[Records excerpted from a collection]
+ + + + +

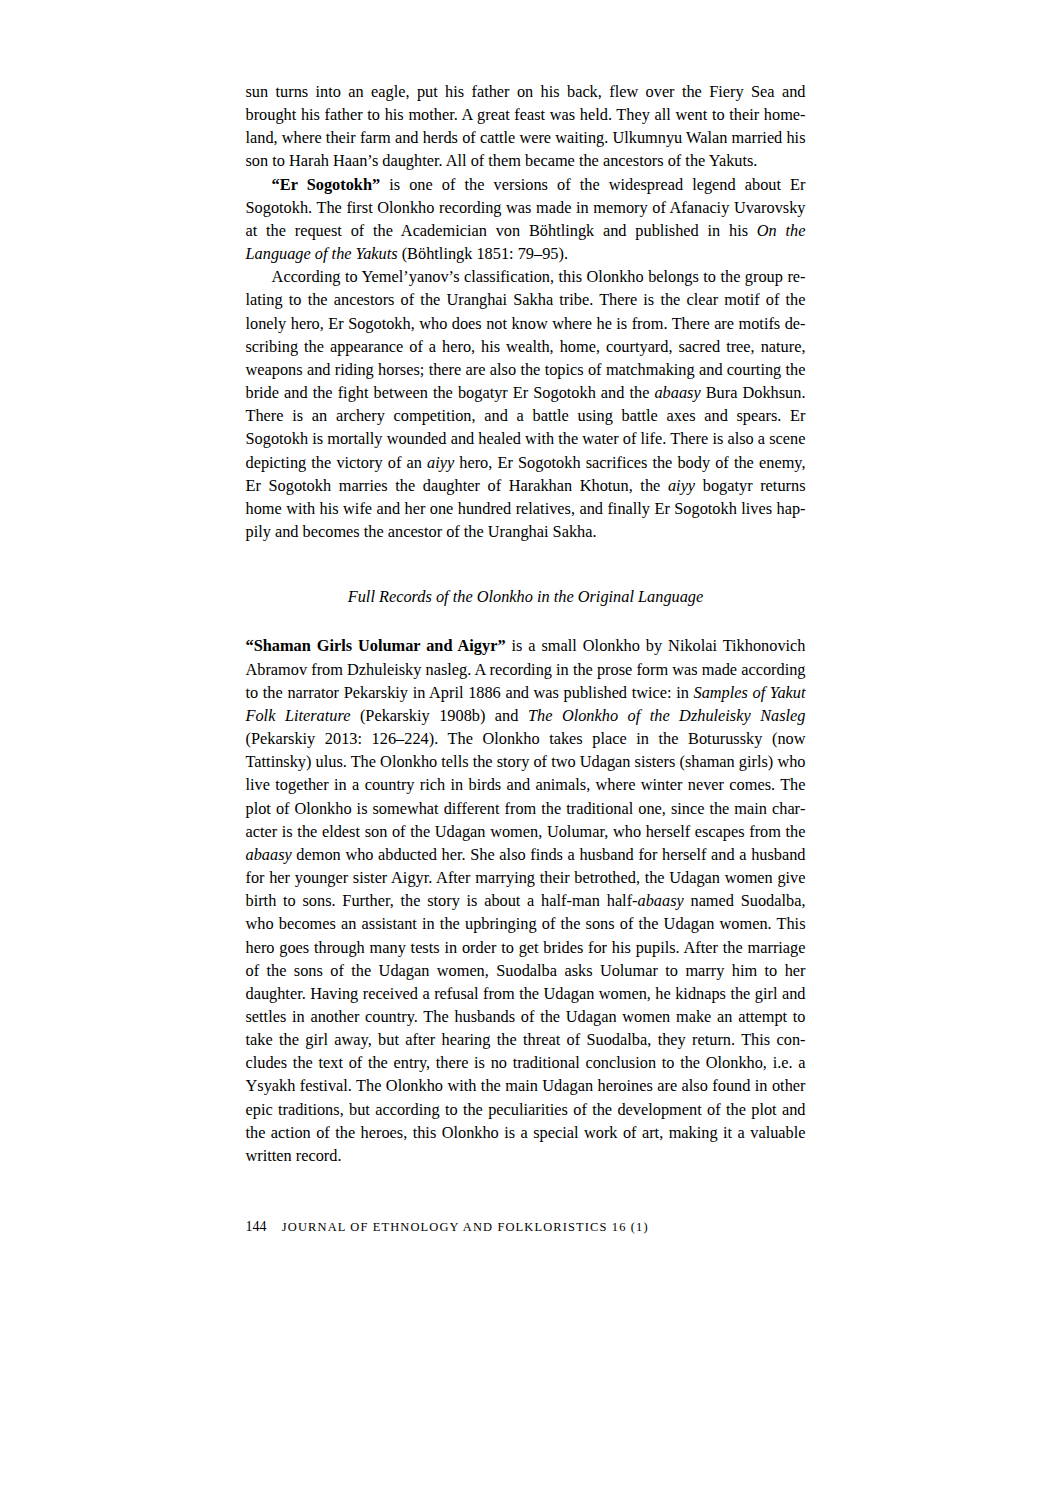sun turns into an eagle, put his father on his back, flew over the Fiery Sea and brought his father to his mother. A great feast was held. They all went to their homeland, where their farm and herds of cattle were waiting. Ulkumnyu Walan married his son to Harah Haan’s daughter. All of them became the ancestors of the Yakuts.
“Er Sogotokh” is one of the versions of the widespread legend about Er Sogotokh. The first Olonkho recording was made in memory of Afanaciy Uvarovsky at the request of the Academician von Böhtlingk and published in his On the Language of the Yakuts (Böhtlingk 1851: 79–95).
According to Yemel’yanov’s classification, this Olonkho belongs to the group relating to the ancestors of the Uranghai Sakha tribe. There is the clear motif of the lonely hero, Er Sogotokh, who does not know where he is from. There are motifs describing the appearance of a hero, his wealth, home, courtyard, sacred tree, nature, weapons and riding horses; there are also the topics of matchmaking and courting the bride and the fight between the bogatyr Er Sogotokh and the abaasy Bura Dokhsun. There is an archery competition, and a battle using battle axes and spears. Er Sogotokh is mortally wounded and healed with the water of life. There is also a scene depicting the victory of an aiyy hero, Er Sogotokh sacrifices the body of the enemy, Er Sogotokh marries the daughter of Harakhan Khotun, the aiyy bogatyr returns home with his wife and her one hundred relatives, and finally Er Sogotokh lives happily and becomes the ancestor of the Uranghai Sakha.
Full Records of the Olonkho in the Original Language
“Shaman Girls Uolumar and Aigyr” is a small Olonkho by Nikolai Tikhonovich Abramov from Dzhuleisky nasleg. A recording in the prose form was made according to the narrator Pekarskiy in April 1886 and was published twice: in Samples of Yakut Folk Literature (Pekarskiy 1908b) and The Olonkho of the Dzhuleisky Nasleg (Pekarskiy 2013: 126–224). The Olonkho takes place in the Boturussky (now Tattinsky) ulus. The Olonkho tells the story of two Udagan sisters (shaman girls) who live together in a country rich in birds and animals, where winter never comes. The plot of Olonkho is somewhat different from the traditional one, since the main character is the eldest son of the Udagan women, Uolumar, who herself escapes from the abaasy demon who abducted her. She also finds a husband for herself and a husband for her younger sister Aigyr. After marrying their betrothed, the Udagan women give birth to sons. Further, the story is about a half-man half-abaasy named Suodalba, who becomes an assistant in the upbringing of the sons of the Udagan women. This hero goes through many tests in order to get brides for his pupils. After the marriage of the sons of the Udagan women, Suodalba asks Uolumar to marry him to her daughter. Having received a refusal from the Udagan women, he kidnaps the girl and settles in another country. The husbands of the Udagan women make an attempt to take the girl away, but after hearing the threat of Suodalba, they return. This concludes the text of the entry, there is no traditional conclusion to the Olonkho, i.e. a Ysyakh festival. The Olonkho with the main Udagan heroines are also found in other epic traditions, but according to the peculiarities of the development of the plot and the action of the heroes, this Olonkho is a special work of art, making it a valuable written record.
144 Journal of Ethnology and Folkloristics 16 (1)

+ + + + +

WHAT IS REQUIRED.
Omit the pictures. Transcribe every record exactly.

ANSWER BOX.
sun turns into an eagle, put his father on his back, flew over the Fiery Sea and brought his father to his mother. A great feast was held. They all went to their homeland, where their farm and herds of cattle were waiting. Ulkumnyu Walan married his son to Harah Haan’s daughter. All of them became the ancestors of the Yakuts.
“Er Sogotokh” is one of the versions of the widespread legend about Er Sogotokh. The first Olonkho recording was made in memory of Afanaciy Uvarovsky at the request of the Academician von Böhtlingk and published in his On the Language of the Yakuts (Böhtlingk 1851: 79–95).
According to Yemel’yanov’s classification, this Olonkho belongs to the group relating to the ancestors of the Uranghai Sakha tribe. There is the clear motif of the lonely hero, Er Sogotokh, who does not know where he is from. There are motifs describing the appearance of a hero, his wealth, home, courtyard, sacred tree, nature, weapons and riding horses; there are also the topics of matchmaking and courting the bride and the fight between the bogatyr Er Sogotokh and the abaasy Bura Dokhsun. There is an archery competition, and a battle using battle axes and spears. Er Sogotokh is mortally wounded and healed with the water of life. There is also a scene depicting the victory of an aiyy hero, Er Sogotokh sacrifices the body of the enemy, Er Sogotokh marries the daughter of Harakhan Khotun, the aiyy bogatyr returns home with his wife and her one hundred relatives, and finally Er Sogotokh lives happily and becomes the ancestor of the Uranghai Sakha.
Full Records of the Olonkho in the Original Language
“Shaman Girls Uolumar and Aigyr” is a small Olonkho by Nikolai Tikhonovich Abramov from Dzhuleisky nasleg. A recording in the prose form was made according to the narrator Pekarskiy in April 1886 and was published twice: in Samples of Yakut Folk Literature (Pekarskiy 1908b) and The Olonkho of the Dzhuleisky Nasleg (Pekarskiy 2013: 126–224). The Olonkho takes place in the Boturussky (now Tattinsky) ulus. The Olonkho tells the story of two Udagan sisters (shaman girls) who live together in a country rich in birds and animals, where winter never comes. The plot of Olonkho is somewhat different from the traditional one, since the main character is the eldest son of the Udagan women, Uolumar, who herself escapes from the abaasy demon who abducted her. She also finds a husband for herself and a husband for her younger sister Aigyr. After marrying their betrothed, the Udagan women give birth to sons. Further, the story is about a half-man half-abaasy named Suodalba, who becomes an assistant in the upbringing of the sons of the Udagan women. This hero goes through many tests in order to get brides for his pupils. After the marriage of the sons of the Udagan women, Suodalba asks Uolumar to marry him to her daughter. Having received a refusal from the Udagan women, he kidnaps the girl and settles in another country. The husbands of the Udagan women make an attempt to take the girl away, but after hearing the threat of Suodalba, they return. This concludes the text of the entry, there is no traditional conclusion to the Olonkho, i.e. a Ysyakh festival. The Olonkho with the main Udagan heroines are also found in other epic traditions, but according to the peculiarities of the development of the plot and the action of the heroes, this Olonkho is a special work of art, making it a valuable written record.
144 Journal of Ethnology and Folkloristics 16 (1)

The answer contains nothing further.